[Data listing — start]

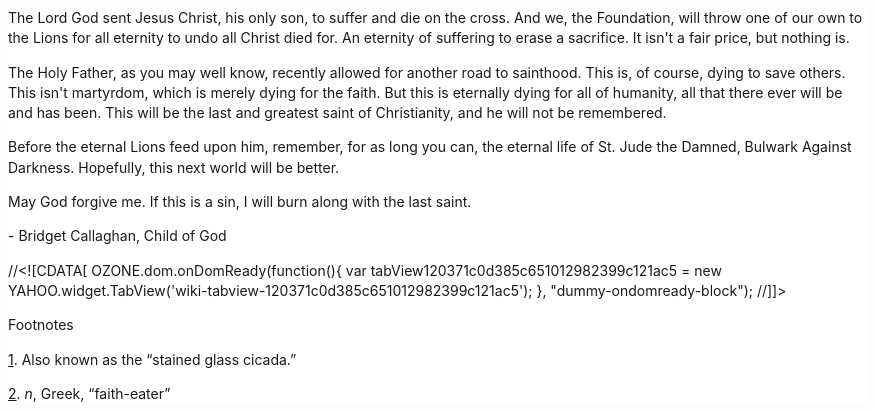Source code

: The Lord God sent Jesus Christ, his only son, to suffer and die on the cross. And we, the Foundation, will throw one of our own to the Lions for all eternity to undo all Christ died for. An eternity of suffering to erase a sacrifice. It isn't a fair price, but nothing is.

The Holy Father, as you may well know, recently allowed for another road to sainthood. This is, of course, dying to save others. This isn't martyrdom, which is merely dying for the faith. But this is eternally dying for all of humanity, all that there ever will be and has been. This will be the last and greatest saint of Christianity, and he will not be remembered.

Before the eternal Lions feed upon him, remember, for as long you can, the eternal life of St. Jude the Damned, Bulwark Against Darkness. Hopefully, this next world will be better.

May God forgive me. If this is a sin, I will burn along with the last saint.

\- Bridget Callaghan, Child of God

//<!\[CDATA\[ OZONE.dom.onDomReady(function(){ var tabView120371c0d385c651012982399c121ac5 = new YAHOO.widget.TabView('wiki-tabview-120371c0d385c651012982399c121ac5'); }, "dummy-ondomready-block"); //\]\]>

Footnotes

[1](javascript:;). Also known as the “stained glass cicada.”

[2](javascript:;). _n_, Greek, “faith-eater”
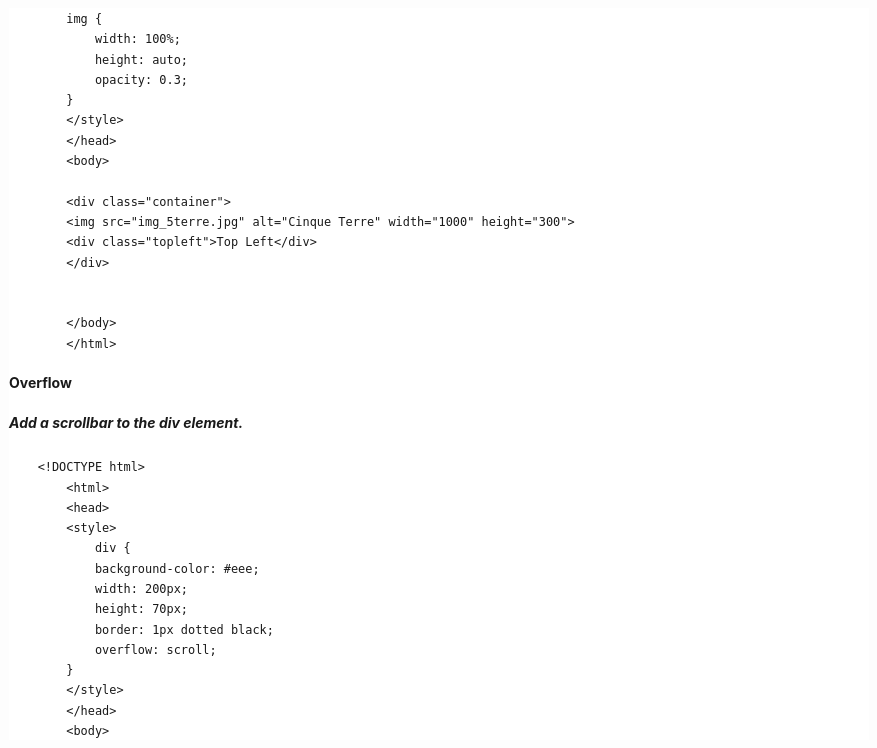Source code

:             img {
                width: 100%;
                height: auto;
                opacity: 0.3;
            }
            </style>
            </head>
            <body>

            <div class="container">
            <img src="img_5terre.jpg" alt="Cinque Terre" width="1000" height="300">
            <div class="topleft">Top Left</div>
            </div>


            </body>
            </html>

#### Overflow

##### Add a scrollbar to the div element.
        <!DOCTYPE html>
            <html>
            <head>
            <style>
                div {
                background-color: #eee;
                width: 200px;
                height: 70px;
                border: 1px dotted black;
                overflow: scroll;
            }
            </style>
            </head>
            <body>  
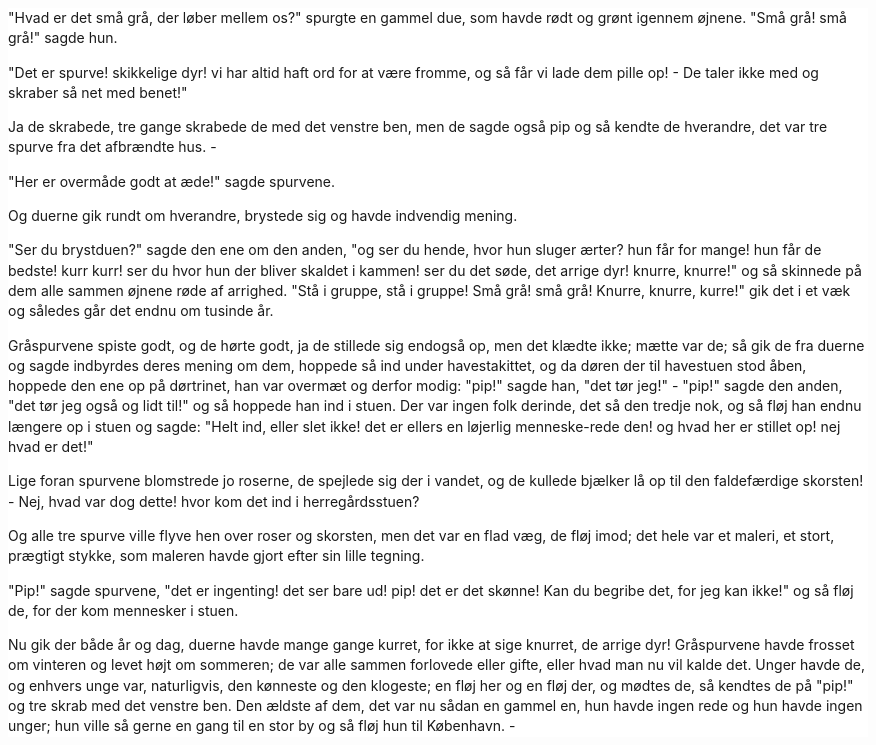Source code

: "Hvad er det små grå, der løber mellem os?" spurgte en gammel due, som
havde rødt og grønt igennem øjnene. "Små grå! små grå!" sagde hun.

"Det er spurve! skikkelige dyr! vi har altid haft ord for at være
fromme, og så får vi lade dem pille op! - De taler ikke med og skraber
så net med benet!"

Ja de skrabede, tre gange skrabede de med det venstre ben, men de sagde
også pip og så kendte de hverandre, det var tre spurve fra det afbrændte
hus. -

"Her er overmåde godt at æde!" sagde spurvene.

Og duerne gik rundt om hverandre, brystede sig og havde indvendig
mening.

"Ser du brystduen?" sagde den ene om den anden, "og ser du hende,
hvor hun sluger ærter? hun får for mange! hun får de bedste! kurr kurr!
ser du hvor hun der bliver skaldet i kammen! ser du det søde, det arrige
dyr! knurre, knurre!" og så skinnede på dem alle sammen øjnene røde af
arrighed. "Stå i gruppe, stå i gruppe! Små grå! små grå! Knurre,
knurre, kurre!" gik det i et væk og således går det endnu om tusinde
år.

Gråspurvene spiste godt, og de hørte godt, ja de stillede sig endogså
op, men det klædte ikke; mætte var de; så gik de fra duerne og sagde
indbyrdes deres mening om dem, hoppede så ind under havestakittet, og da
døren der til havestuen stod åben, hoppede den ene op på dørtrinet, han
var overmæt og derfor modig: "pip!" sagde han, "det tør jeg!" -
"pip!" sagde den anden, "det tør jeg også og lidt til!" og så
hoppede han ind i stuen. Der var ingen folk derinde, det så den tredje
nok, og så fløj han endnu længere op i stuen og sagde: "Helt ind, eller
slet ikke! det er ellers en løjerlig menneske-rede den! og hvad her er
stillet op! nej hvad er det!"

Lige foran spurvene blomstrede jo roserne, de spejlede sig der i vandet,
og de kullede bjælker lå op til den faldefærdige skorsten! - Nej, hvad
var dog dette! hvor kom det ind i herregårdsstuen?

Og alle tre spurve ville flyve hen over roser og skorsten, men det var
en flad væg, de fløj imod; det hele var et maleri, et stort, prægtigt
stykke, som maleren havde gjort efter sin lille tegning.

"Pip!" sagde spurvene, "det er ingenting! det ser bare ud! pip! det
er det skønne! Kan du begribe det, for jeg kan ikke!" og så fløj de,
for der kom mennesker i stuen.

Nu gik der både år og dag, duerne havde mange gange kurret, for ikke at
sige knurret, de arrige dyr! Gråspurvene havde frosset om vinteren og
levet højt om sommeren; de var alle sammen forlovede eller gifte, eller
hvad man nu vil kalde det. Unger havde de, og enhvers unge var,
naturligvis, den kønneste og den klogeste; en fløj her og en fløj der,
og mødtes de, så kendtes de på "pip!" og tre skrab med det venstre
ben. Den ældste af dem, det var nu sådan en gammel en, hun havde ingen
rede og hun havde ingen unger; hun ville så gerne en gang til en stor by
og så fløj hun til København. -
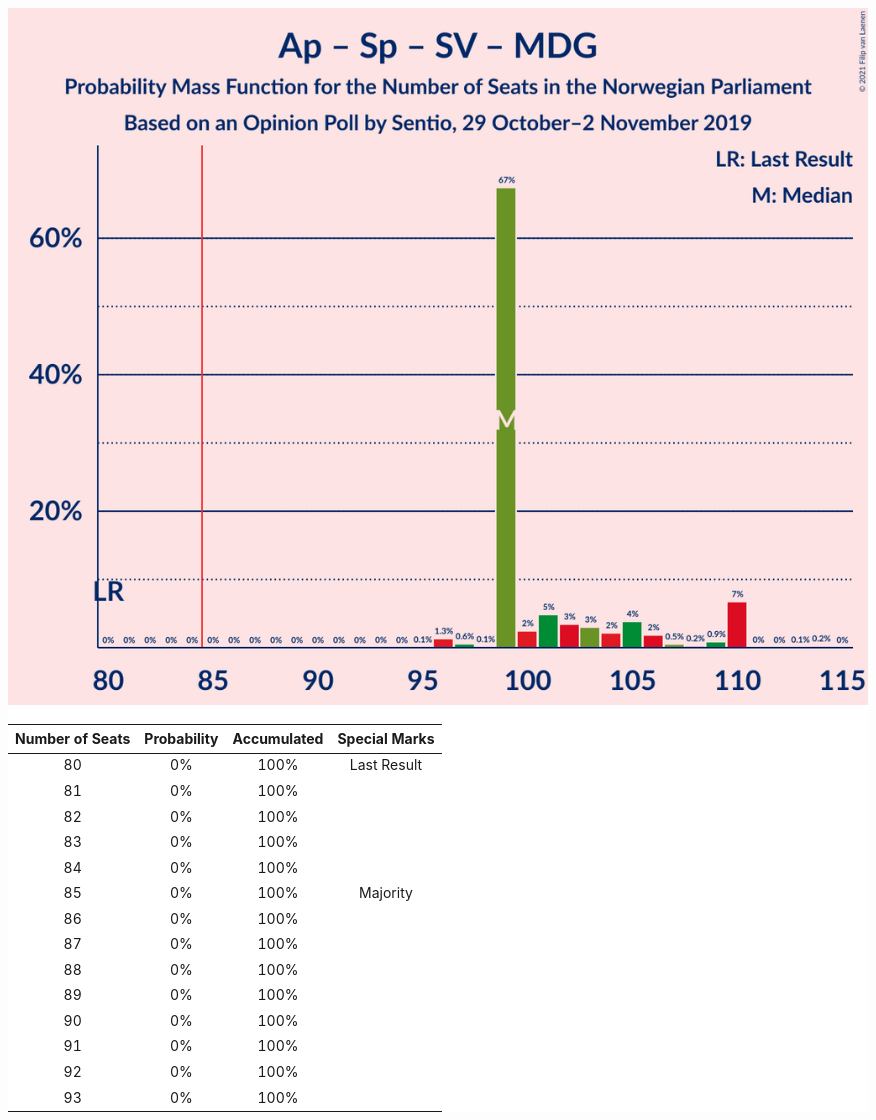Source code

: ![Graph with seats probability mass function not yet produced](2019-11-02-Sentio-coalitions-seats-pmf-ap–sp–sv–mdg.png "Seats Probability Mass Function")

| Number of Seats | Probability | Accumulated | Special Marks |
|:---------------:|:-----------:|:-----------:|:-------------:|
| 80 | 0% | 100% | Last Result |
| 81 | 0% | 100% |  |
| 82 | 0% | 100% |  |
| 83 | 0% | 100% |  |
| 84 | 0% | 100% |  |
| 85 | 0% | 100% | Majority |
| 86 | 0% | 100% |  |
| 87 | 0% | 100% |  |
| 88 | 0% | 100% |  |
| 89 | 0% | 100% |  |
| 90 | 0% | 100% |  |
| 91 | 0% | 100% |  |
| 92 | 0% | 100% |  |
| 93 | 0% | 100% |  |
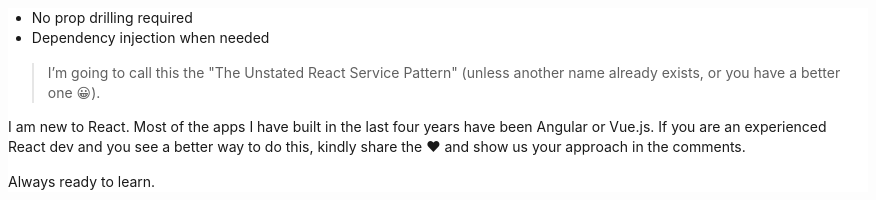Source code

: - No prop drilling required
- Dependency injection when needed

> I’m going to call this the "The Unstated React Service Pattern" (unless another name already exists, or you have a better one 😀).

I am new to React. Most of the apps I have built in the last four years have been Angular or Vue.js. If you are an experienced React dev and you see a better way to do this, kindly share the ❤️ and show us your approach in the comments.

Always ready to learn.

[Data listing — finish]

▸ Problem
Your task is to find every line above containing the word "ville" and copy it.

▸ Solution to this problem
Og alle tre spurve ville flyve hen over roser og skorsten, men det var
rede og hun havde ingen unger; hun ville så gerne en gang til en stor by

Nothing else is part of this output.